- [AUFTRAG 1]:
Prüfe, ob die drei folgenden Aussagen mit der Stellungnahme der ZAG weiter unten übereinstimmen. Beantworte jede mit Ja oder Nein und zitiere wörtlich die ausschlaggebenden Worte der Stellungnahme.
(a) Die ZAG hat den Slogan »Je suis Charlie« auf ihrer Facebook-Seite verwendet.
(b) Die ZAG akzeptiert unter bestimmten Umständen eine Rechtfertigung für den Mord an unbewaffneten Menschen.
(c) In der Ablehnung der Tat sieht sich die ZAG einig mit großen muslimischen Verbänden in Frankreich und in Deutschland.
- [AUFTRAG 2]:
Gib aus der Stellungnahme der ZAG weiter unten den Abschnitt wortgetreu wieder, der bei den Worten „Den Slogan haben“ beginnt und nach den Worten „verurteilen die Anschläge.“ endet.

ZAG
Die ZAG hat den Slogan »Je suis Charlie« auf ihrer Facebook Seite verwendet.
Dafür hat sie Kritik geerntet. Gut so. Wir nehmen dies zum Anlass, unsere Position zu erläutern und freuen uns auf eine lebendige Debatte.
Die Verwendung des Slogans war unsere spontane Reaktion auf die Anschläge in Paris gegen die Satirezeitschrift Charlie Hebdo, in deren Verlauf acht Journalisten, ein Besucher der Redaktion, der Polizist Ahmed Merabet und eine weitere Polizistin ermordet wurden, in dessen Folge es zu einer Geiselnahme in einem jüdischen Supermarkt kam, bei der vier KundInnen erschossen wurden.
Den Slogan haben wir begleitet mit Postings gegen antimuslimischen Rassismus und gegen die absehbare Vereinnahmung des Anschlags und von Charlie Hebdo durch rechte Gruppen wie die FN, AfD, HOGESA, PEGIDA und die etablierten rassistischen Parteien in der Mitte des politischen Spektrums.
Unser Vorgehen wurde auf Facebook als »white solidarity« kritisiert und die Frage aufgeworfen, ob die ZAG sich mit der »anti-muslimischen, sexistischen und homofeindlichen Charlie Hebdo« identifiziere.
Dies geht unseres Erachtens am Thema vorbei.
Wir verurteilen die Anschläge.
Wir akzeptieren keine Rechtfertigung für den Mord an unbewaffneten Menschen.
Wir wollten mit dem Profilbild unser Mitgefühl mit allen Opfern und deren Angehörigen ausdrücken,
mit den Opfern in der Redaktion, im jüdischen Supermarkt und in der Polizei Im Nachhinein wurde uns klar, dass mit der Wahl des Slogans die Opfer außerhalb der Redaktion unsichtbar gemacht wurden. Dem wollen wir an dieser Stelle entgegenwirken.
In dem Mitgefühl mit den Opfern und in der Ablehnung der Tat sehen wir uns einig mit großen muslimischen Verbänden in Frankreich und in Deutschland.
Wer meint, dass es im Zusammenhang mit diesem Attentat sinnvoll sei, eine Grenze zu ziehen zwischen der Mehrheitsgesellschaft (white solidarity) auf der einen Seite und Muslimen und AntiRa auf der anderen Seite, der oder die betreibt das Geschäft der Hardliner auf allen Seiten.

- [BEREITGESTELLTE EINTRÄGE]:
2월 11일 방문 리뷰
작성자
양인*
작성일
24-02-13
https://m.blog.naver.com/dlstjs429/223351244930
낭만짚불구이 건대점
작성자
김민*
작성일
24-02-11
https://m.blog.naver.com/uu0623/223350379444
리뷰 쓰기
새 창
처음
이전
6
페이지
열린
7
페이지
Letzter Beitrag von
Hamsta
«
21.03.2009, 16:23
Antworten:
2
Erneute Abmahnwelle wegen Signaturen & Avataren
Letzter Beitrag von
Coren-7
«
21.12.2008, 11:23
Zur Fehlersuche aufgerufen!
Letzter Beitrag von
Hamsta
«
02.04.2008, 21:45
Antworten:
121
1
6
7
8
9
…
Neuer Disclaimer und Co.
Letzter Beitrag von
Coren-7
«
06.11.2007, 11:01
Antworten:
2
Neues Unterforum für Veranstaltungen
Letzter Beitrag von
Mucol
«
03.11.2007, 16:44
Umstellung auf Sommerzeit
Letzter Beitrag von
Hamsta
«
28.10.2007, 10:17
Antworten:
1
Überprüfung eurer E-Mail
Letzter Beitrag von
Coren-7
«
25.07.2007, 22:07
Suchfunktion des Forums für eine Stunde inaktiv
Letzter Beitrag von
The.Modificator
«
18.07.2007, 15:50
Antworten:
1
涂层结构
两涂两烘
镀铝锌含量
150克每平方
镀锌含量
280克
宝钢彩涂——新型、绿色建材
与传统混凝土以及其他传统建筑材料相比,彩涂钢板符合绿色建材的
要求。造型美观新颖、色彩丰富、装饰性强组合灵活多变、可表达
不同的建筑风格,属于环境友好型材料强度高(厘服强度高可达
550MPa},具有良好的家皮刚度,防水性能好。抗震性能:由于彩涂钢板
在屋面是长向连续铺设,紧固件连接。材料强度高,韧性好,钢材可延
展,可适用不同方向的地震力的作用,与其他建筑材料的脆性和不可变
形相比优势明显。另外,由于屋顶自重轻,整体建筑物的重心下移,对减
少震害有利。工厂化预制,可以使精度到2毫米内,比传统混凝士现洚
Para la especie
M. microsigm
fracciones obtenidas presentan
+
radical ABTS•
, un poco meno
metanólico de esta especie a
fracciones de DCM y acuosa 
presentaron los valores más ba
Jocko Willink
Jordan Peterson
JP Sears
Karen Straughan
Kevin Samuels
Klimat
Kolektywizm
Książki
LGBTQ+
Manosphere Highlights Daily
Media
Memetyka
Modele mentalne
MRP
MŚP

- [SCHRIFTLICHE LÖSUNG 1]:
(a) Ja: „Die ZAG hat den Slogan »Je suis Charlie« auf ihrer Facebook Seite verwendet.“
(b) Nein: „Wir akzeptieren keine Rechtfertigung für den Mord an unbewaffneten Menschen.“
(c) Ja: „In dem Mitgefühl mit den Opfern und in der Ablehnung der Tat sehen wir uns einig mit großen muslimischen Verbänden in Frankreich und in Deutschland.“

- [SCHRIFTLICHE LÖSUNG 2]:
Den Slogan haben wir begleitet mit Postings gegen antimuslimischen Rassismus und gegen die absehbare Vereinnahmung des Anschlags und von Charlie Hebdo durch rechte Gruppen wie die FN, AfD, HOGESA, PEGIDA und die etablierten rassistischen Parteien in der Mitte des politischen Spektrums.
Unser Vorgehen wurde auf Facebook als »white solidarity« kritisiert und die Frage aufgeworfen, ob die ZAG sich mit der »anti-muslimischen, sexistischen und homofeindlichen Charlie Hebdo« identifiziere.
Dies geht unseres Erachtens am Thema vorbei.
Wir verurteilen die Anschläge.